Sekisui House is currently finishing up constructions at the Smart Eco-Town, and by this August it will be open for new tenants who are eagerly looking forward to coming back to the hometown.
The community also includes four hospitals, a few public buildings and a park. Energy loads at this community will be served by the integration of distributed, clean energy — PV systems (470 kW) and bio-diesel generator (500 kW) together with a large-scale energy storage (500 kWh). When the centralized power grid becomes unavailable, the community will be able to function autonomously.
There are three PV systems in this community: a 400-kW PV system over a reservoir, a 60-kW system on the apartment buildings, and a 10-kW system at the assembly hall, which serves as a community-gathering place in case of emergencies. Any excess electricity generated from these PV systems during the day will be stored in the battery system and used at night.
When disconnected from the traditional grid, the town can supply three day’s worth of everyday energy needs for residents and buildings in the town. During a prolonged power failure, the town can still provide minimum energy needs for the hospitals and assembly hall.
City Operated Electrical Grid Infrastructure
What is more unique about this project is the town’s electrical grid infrastructure is developed and owned by the city, instead of by a regional electric power company, which operates as a regulated monopoly. “The city has invested in a smart grid infrastructure, building grid lines, poles, distribution substations, and smart meters for this town,” said Ishigaki.
Having its own distribution system, the city will get an electricity supply contract with Tohoku Electric Company (the regional utility) or renewable energy independent power producers (IPPs) and distribute electricity to each 85 households in the town.
With a Community Energy Management System (CEMS), the city can monitor electricity consumption and generation data via individual smart meters, manage energy storage system for peak-demand shaving, and bill customers. During emergencies, the system will start the biodiesel generator and control and balance energy needs with solar and energy storage.
The city can also lower electricity costs by negotiating electricity contracts on behalf of the entire town. “It is cheaper if we get one contract from electricity providers than having 85 separate contracts,” said Ishigaki. “We will invest the money saved by consolidating electricity contracts into other infrastructures of the town.

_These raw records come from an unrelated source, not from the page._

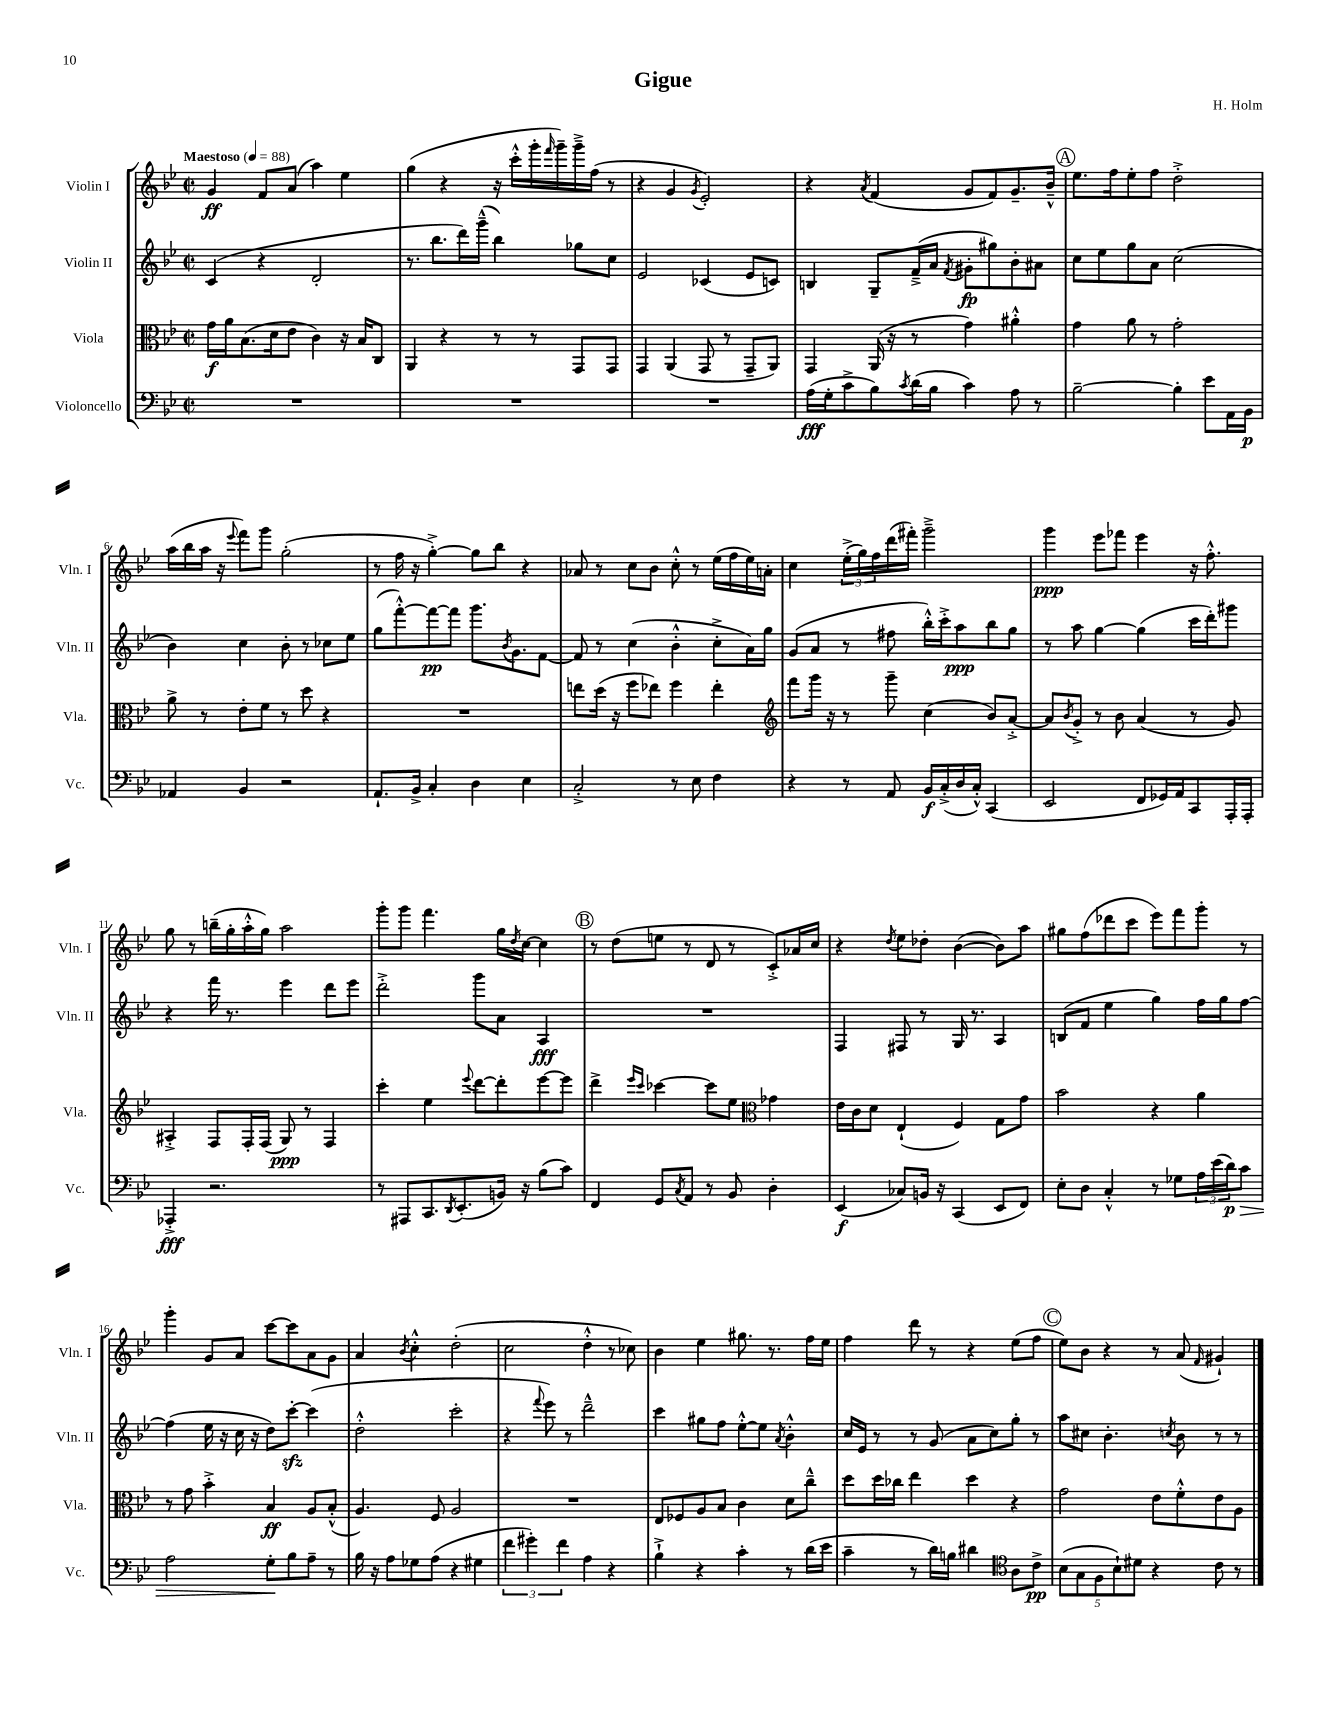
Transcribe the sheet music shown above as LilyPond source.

\header { title = "Gigue" composer = "H. Holm" }
<<
\new StaffGroup <<
\new Staff = "s0" \with { instrumentName = "Violin I" shortInstrumentName = "Vln. I" } {
    \clef treble \key bes \major \defaultTimeSignature \time 2/2 \tempo "Maestoso" 4 = 88
    g'4\ff f'8 a'8( a''4) ees''4 |
    g''4( r4 r16 c'''16-.-^ g'''16-. \grace { f'''16 } g'''16--) g'''16---> f''16( r8 |
    r4 g'4 \acciaccatura { g'8 } ees'2-.) |
    r4 \acciaccatura { a'8 } f'4( g'8 f'8) g'8.-- bes'16---^ |
    \mark \markup { \circle "A" } ees''8. f''16 ees''8-. f''8 d''2-.-> |
    a''16( bes''16 a''16 r16 \appoggiatura { ees'''8 } f'''8) g'''8 g''2-.( |
    r8 f''16 r16 g''4~-.->) g''8 bes''8 r4 |
    aes'8 r8 c''8 bes'8 c''8-.-^ r8 ees''16( f''16 ees''16) a'16-. |
    c''4 \tuplet 3/2 { ees''16-.->( g''16) f''16 } d'''16( fis'''16-.) g'''2---> |
    g'''4\ppp ees'''8 fes'''8 ees'''4 r16 f''8.-.-^ |
    g''8 r8 b''16--( g''16-. a''16-.-^ g''16) a''2 |
    g'''8-. g'''8 f'''4. g''16 \acciaccatura { d''8 } c''16~ c''4 |
    \mark \markup { \circle "B" } r8 d''8( e''8 r8 d'8 r8 c'8-.->) aes'16 c''16 |
    r4 \acciaccatura { d''8 } ees''8 des''8-. bes'4~( bes'8) a''8 |
    gis''8 f''8( des'''8 c'''8 ees'''8) f'''8 g'''8-. r8 |
    g'''4-. g'8 a'8 c'''8~ c'''8 a'8 g'8 |
    a'4 \acciaccatura { bes'8 } c''4-.-^ d''2-.( |
    c''2 d''4-.-^ r8 ces''8) |
    bes'4 ees''4 gis''8. r8. f''16 ees''16 |
    f''4 d'''8 r8 r4 ees''8( f''8 |
    \mark \markup { \circle "C" } ees''8) bes'8 r4 r8 a'8( \grace { f'16 } gis'4-!) \bar "|." |
}
\new Staff = "s1" \with { instrumentName = "Violin II" shortInstrumentName = "Vln. II" } {
    \clef treble \key bes \major \defaultTimeSignature \time 2/2
    c'4( r4 d'2-. |
    r8. bes''8. d'''16) g'''16---^( bes''4) ges''8 c''8 |
    ees'2 ces'4( ees'8 c'8) |
    b4 g8-- f'16--->( a'16 \acciaccatura { f'8 } gis'8-.\fp gis''8) bes'8-. ais'8 |
    \mark \markup { \circle "A" } c''8 ees''8 g''8 a'8 c''2( |
    bes'4) c''4 bes'8-. r8 ces''8 ees''8 |
    g''8( f'''8~-.-^) f'''8~\pp f'''8 g'''8. \acciaccatura { bes'8 } g'8. f'8~ |
    f'8 r8 c''4( bes'4-.-^ c''8-.-> a'16) g''16 |
    g'8( a'8 r8 fis''8 bes''16-.-^) c'''16-.-> a''8\ppp bes''8 g''8 |
    r8 a''8 g''4~ g''4( c'''16 d'''16-.) gis'''8 |
    r4 f'''16 r8. ees'''4 d'''8 ees'''8 |
    d'''2-.-> g'''8 a'8 a4\fff |
    \mark \markup { \circle "B" } R1 |
    f4 fis8 r8 g16 r8. a4 |
    b8( f'8 ees''4 g''4) f''16 g''16 f''8~ |
    f''4( ees''16 r16 c''16 r16 d''8) c'''8~-.\sfz c'''4( |
    d''2-.-^ c'''2-. |
    r4 \appoggiatura { f'''8 } ees'''8) r8 d'''2---^ |
    c'''4 gis''8 f''8 ees''8~-.-^ ees''8 \acciaccatura { a'8 } bes'4-.-^ |
    c''16 ees'16 r8 r8 g'8( a'8 c''8) g''8-. r8 |
    \mark \markup { \circle "C" } a''8 cis''8 bes'4.-. \acciaccatura { c''8 } bes'8 r8 r8 \bar "|." |
}
\new Staff = "s2" \with { instrumentName = "Viola" shortInstrumentName = "Vla." } {
    \clef alto \key bes \major \defaultTimeSignature \time 2/2
    g'16\f a'16 bes8.( d'16 ees'8 c'4) r16 bes16 c8 |
    a,4 r4 r8 r8 g,8 g,8 |
    g,4 a,4( g,8 r8 g,8-- a,8) |
    g,4 a,16( r16 r8 g'4) ais'4-.-^ |
    \mark \markup { \circle "A" } g'4 a'8 r8 g'2-. |
    a'8-> r8 ees'8-. f'8 r8 d''8 r4 |
    R1 |
    e''8 d''16( r16 f''8 ees''8) f''4 ees''4-. |
    \clef treble f'''8 g'''16 r16 r8 g'''8-- c''4( bes'8) a'8~-.-> |
    a'8 \acciaccatura { bes'8 } g'8-.-> r8 bes'8 a'4( r8 g'8) |
    ais4-.-> f8 f16-. f16( g8\ppp) r8 f4 |
    c'''4-. ees''4 \appoggiatura { ees'''8 } d'''8~ d'''8-. ees'''8~ ees'''8 |
    \mark \markup { \circle "B" } d'''4-> \grace { ees'''16 c'''16 } ces'''4~ ces'''8 ees''8 \clef alto ges'4 |
    ees'16 c'16 d'8 ees4-!( f4) g8 g'8 |
    bes'2 r4 a'4 |
    r8 g'8 bes'4-.-> bes4\ff a8 bes8-.-^( |
    a4.) f8 a2 |
    R1 |
    ees8 fes8 a8 bes8 c'4 d'8 c''8---^ |
    d''8 d''16 ces''16 ees''4 d''4 r4 |
    \mark \markup { \circle "C" } g'2 ees'8 f'8-.-^ ees'8 a8 \bar "|." |
}
\new Staff = "s3" \with { instrumentName = "Violoncello" shortInstrumentName = "Vc." } {
    \clef bass \key bes \major \defaultTimeSignature \time 2/2
    R1 |
    R1 |
    R1 |
    a16\fff( g16-. c'8-> bes8) \acciaccatura { c'8 } d'16( bes16 c'4) a8 r8 |
    \mark \markup { \circle "A" } bes2~-- bes4-. ees'8 a,16 bes,16\p |
    aes,4 bes,4 r2 |
    a,8.-! bes,16-> c4-. d4 ees4 |
    c2-.-> r8 ees8 f4 |
    r4 r8 a,8 bes,16\f c16-.->( d16 c16-.-^) c,4( |
    ees,2 f,8 ges,16) a,16 c,8 a,,16-. a,,16-. |
    aes,,4-.->\fff r2. |
    r8 ais,,8 c,8. \acciaccatura { d,8 } ees,8.-.( b,16) r16 bes8( c'8) |
    \mark \markup { \circle "B" } f,4 g,8 \acciaccatura { c8 } a,8 r8 bes,8 d4-. |
    ees,4\f( ces8) b,16 r16 c,4( ees,8 f,8) |
    ees8-. d8 c4-.-^ r8 ges8 \tuplet 3/2 { a16 ees'16( d'16\p) } c'8\> |
    a2 g8-.\! bes8 a8-- r8 |
    bes16 r16 a8 ges8 a8( r4 gis4 |
    \tuplet 3/2 { f'4 gis'4-.) f'4 } a4 r4 |
    bes4-!-> r4 c'4-. r8 d'16( ees'16 |
    c'4-- r8 d'16) b16 dis'4 \clef tenor a8 c'8->\pp |
    \mark \markup { \circle "C" } \tuplet 5/4 { bes8( g8 f8 bes8-!) dis'8 } r4 c'8 r8 \bar "|." |
}
>>
>>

Eventually we would like to create a community-based, retail electricity provider business (out of the city-owned grid system) to create much needed jobs in the town.”
Zero Net Energy City by 2022
The city of Shigashimatsushima is making a huge transition with an ambitious plan to replace the traditional centralized energy grid with an interactive grid, which would deliver energy from cleaner, more sustainable sources generated from distributed power systems.
“Most importantly, first we need to improve our energy efficiency from the residential and industrial sectors in the city to reduce our carbon footprints, then deploy renewable energy,” said Ishigaki. The city has a goal to reduce its foot print by 8 percent from the 2010 level by 2020.
Furthermore, for the city to provide 100 percent of electricity needs by 2022, it will need to install between 33 and 44 MW of renewable energy capacity from solar, wind, and biomass generation. Currently, the city is conducting extensive feasibility studies on the local renewable resources to address climate change while stimulating a local economy.